- [Brief] In the entries below, spot each line with the word "mise" and copy it.

(Beginning of Supplied entries)

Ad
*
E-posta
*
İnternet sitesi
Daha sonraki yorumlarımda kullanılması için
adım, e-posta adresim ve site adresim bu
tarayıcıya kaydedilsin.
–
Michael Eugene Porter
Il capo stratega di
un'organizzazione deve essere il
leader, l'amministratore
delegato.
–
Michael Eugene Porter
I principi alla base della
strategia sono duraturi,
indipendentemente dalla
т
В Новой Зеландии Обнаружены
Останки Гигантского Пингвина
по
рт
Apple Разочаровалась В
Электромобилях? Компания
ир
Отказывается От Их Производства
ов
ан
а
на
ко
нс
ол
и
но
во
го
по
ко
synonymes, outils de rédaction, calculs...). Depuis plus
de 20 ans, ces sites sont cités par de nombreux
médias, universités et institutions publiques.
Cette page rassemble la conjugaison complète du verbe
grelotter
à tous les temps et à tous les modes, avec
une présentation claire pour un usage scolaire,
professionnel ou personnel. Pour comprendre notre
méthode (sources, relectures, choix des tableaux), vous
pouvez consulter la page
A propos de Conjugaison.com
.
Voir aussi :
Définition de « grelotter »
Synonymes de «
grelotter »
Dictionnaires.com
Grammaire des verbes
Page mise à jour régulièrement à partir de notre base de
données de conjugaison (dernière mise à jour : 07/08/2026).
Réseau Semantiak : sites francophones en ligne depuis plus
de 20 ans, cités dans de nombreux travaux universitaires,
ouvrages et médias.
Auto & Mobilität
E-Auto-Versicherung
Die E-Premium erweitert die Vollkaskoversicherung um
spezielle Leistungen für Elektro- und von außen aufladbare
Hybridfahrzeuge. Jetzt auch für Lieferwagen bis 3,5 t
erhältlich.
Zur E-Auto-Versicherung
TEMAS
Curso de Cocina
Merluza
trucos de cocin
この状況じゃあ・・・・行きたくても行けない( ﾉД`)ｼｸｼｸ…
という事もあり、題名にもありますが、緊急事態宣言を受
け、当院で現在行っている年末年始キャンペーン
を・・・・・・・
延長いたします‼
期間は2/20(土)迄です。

(End of Supplied entries)

- [Result of the exercise]
Page mise à jour régulièrement à partir de notre base de
données de conjugaison (dernière mise à jour : 07/08/2026).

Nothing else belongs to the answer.